Recent research suggests EGP was undervalued after its 2016 floatation


In August 2016, Egypt signed an agreement with the International Monetary Fund (IMF) to acquire a $12 billion loan, carrying with it a number of required reforms, setting the stage for the floatation of the Egyptian pound (EGP) in November of that year, after decades of following a fixed exchange rate policy by pegging the EGP to the United States dollar (USD).

On the November 2, 2016, just a day before the country’s currency was floated to allow it to be freely traded on the market, the USD was worth EGP 8.88 on the official exchange rate. The EGP’s value nearly halved overnight on the official exchange rate, becoming worth EGP 13.7 to the USD on the 4th of November. Its slide continued for the remainder of 2016, reaching EGP 19.66. Between early 2017 and early 2019, the EGP’s value remained stable, averaging between EGP 17 to EGP 18. Since then the pound has been gradually going up in value, reaching EGP 15.82 in January 2020.

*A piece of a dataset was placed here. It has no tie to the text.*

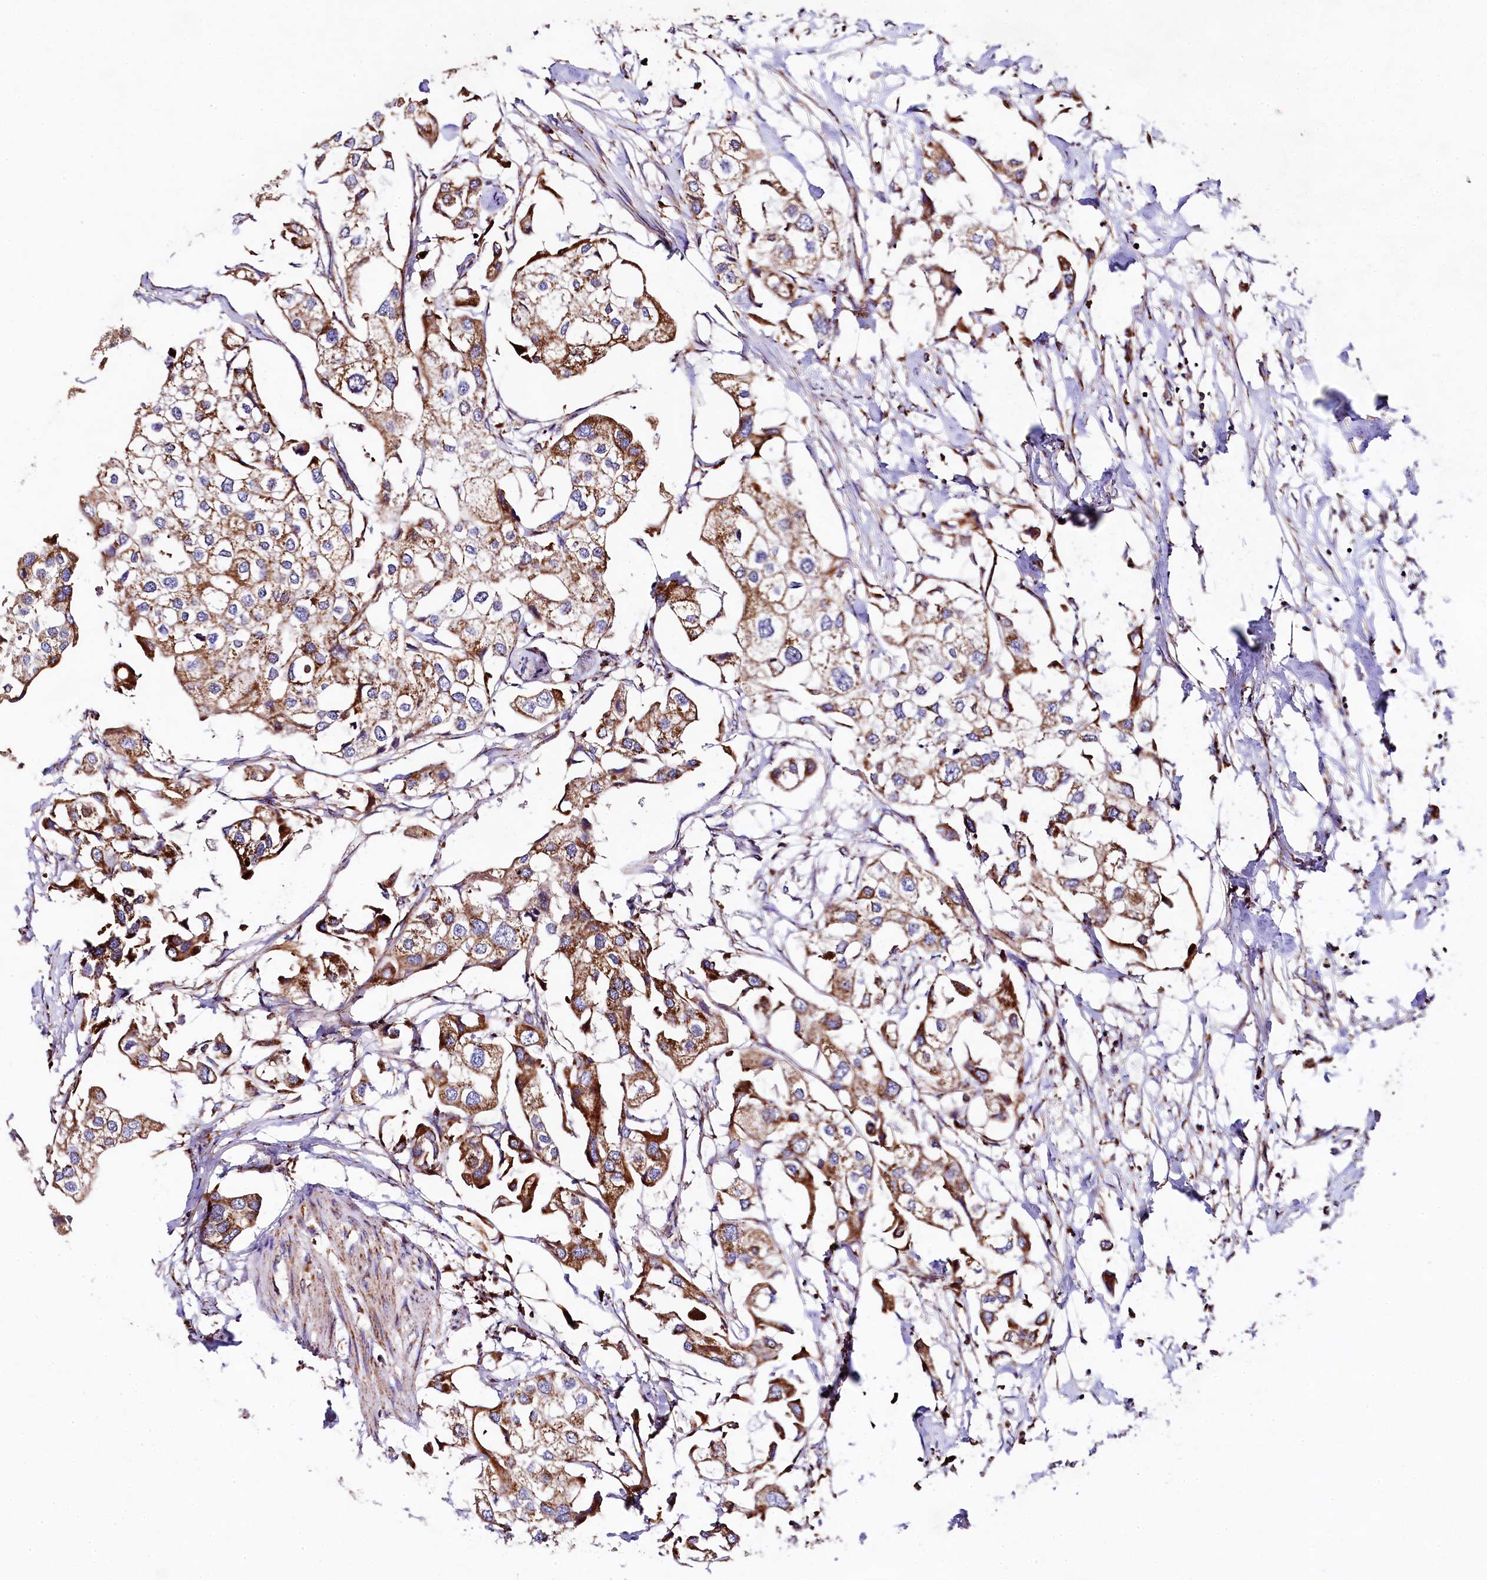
{"staining": {"intensity": "moderate", "quantity": ">75%", "location": "cytoplasmic/membranous"}, "tissue": "urothelial cancer", "cell_type": "Tumor cells", "image_type": "cancer", "snomed": [{"axis": "morphology", "description": "Urothelial carcinoma, High grade"}, {"axis": "topography", "description": "Urinary bladder"}], "caption": "IHC photomicrograph of urothelial carcinoma (high-grade) stained for a protein (brown), which demonstrates medium levels of moderate cytoplasmic/membranous staining in approximately >75% of tumor cells.", "gene": "CLYBL", "patient": {"sex": "male", "age": 64}}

However, according to research conducted in 2018, the EGP was significantly undervalued after being floated and remained so until at least the third quarter of 2017. In his research paper titled “Much Ado about the Egyptian Pound: Exchange Rate Misalignment and the Path Towards Equilibrium,” Diaa Noureldin, assistant professor of economics at the American University in Cairo (AUC), found that the EGP was undervalued by 22% in the first quarter of 2017 when the official rate was on average EGP 17.72. According to Noureldin’s calculations, the actual rate should have been closer to EGP 13.76.

How does that work?

Official rates are more or less consistent with what is called the nominal effective exchange rate (NEER), which indicates how much of a domestic currency is needed to buy a foreign currency. However, it is an unadjusted weighted average. According to Investopedia, “NEER is not determined for each currency separately. Instead, one individual number, typically an index, expresses how a domestic currency’s value compares against multiple foreign currencies at once.”

Only the relative value of a currency is shown by the NEER, which does not reveal it in real terms. It does not account for price changes and inflation between different countries and trading partners. For that, there is the real effective exchange rate (REER), which the paper says is a “long-established measure of external competitiveness.”

Most important to Noureldin’s research was a third rate known as the equilibrium real exchange rate (ERER), which accounts for developments in what are called the “economic fundamentals” of the local economy. The paper stipulates that it is the version of the “real exchange rate value that simultaneously achieves internal and external balance.”

The economic fundamentals are productivity differential, government consumption, investment, terms of trade, net foreign assets and trade openness. Any fluctuations in any number of these fundamentals will affect a country’s ERER. When there is a discrepancy between the REER and the ERER, this is when a currency misalignment occurs, causing it to be undervalued or overvalued. These discrepancies “may arise due to an economic shock with a significantly destabilizing effect, frictions in the foreign exchange market that prohibit efficient price discovery, or a policy intervention such as supporting a currency peg.”

The Egyptian pound: from overvaluation to undervaluation

According to Noureldin’s paper, the EGP was overvalued by 24% in real terms just before it was floated, losing 32% of its value and becoming undervalued by almost 15% by the end of 2016. The overvaluation was due to a number of reasons, one of which was the fixed-rate currency pegging regime causing a significant misalignment between the REER and ERER.

Compounding this misalignment were the significant fluctuations in Egypt’s economic fundamentals during the highly turbulent period of 2011-2013 and continuing economic crises into 2016, when the the Egyptian pound was being kept artificially up on the exchange rate.

Significant overvaluation began at the start of 2015, when the country’s REER was going well above its ERER. The REER was going up thanks to the USD appreciating in value “against the currencies of Egypt’s other trade partners, and the increase in Egypt’s inflation,” which soared to double-digit figures in 2016 before the floatation. ERER was going down during this period due to declines in a number of economic fundamentals.

The undervaluation was caused by the exchange rate overshooting which in itself was a result of the previous currency controls. Another contributing factor was the constant anticipation throughout 2016 that the Central Bank of Egypt (CBE) was going to float the pound, a decision that kept getting delayed. Anxieties over how much a devaluation was going to shoot up inflation, coupled with the CBE’s delays, caused high speculative demand for foreign currencies.

Noureldin states that this overshooting could have been avoided “had the exchange rate been determined more flexibly to reflect the changing economic fundamentals during this turbulent period.”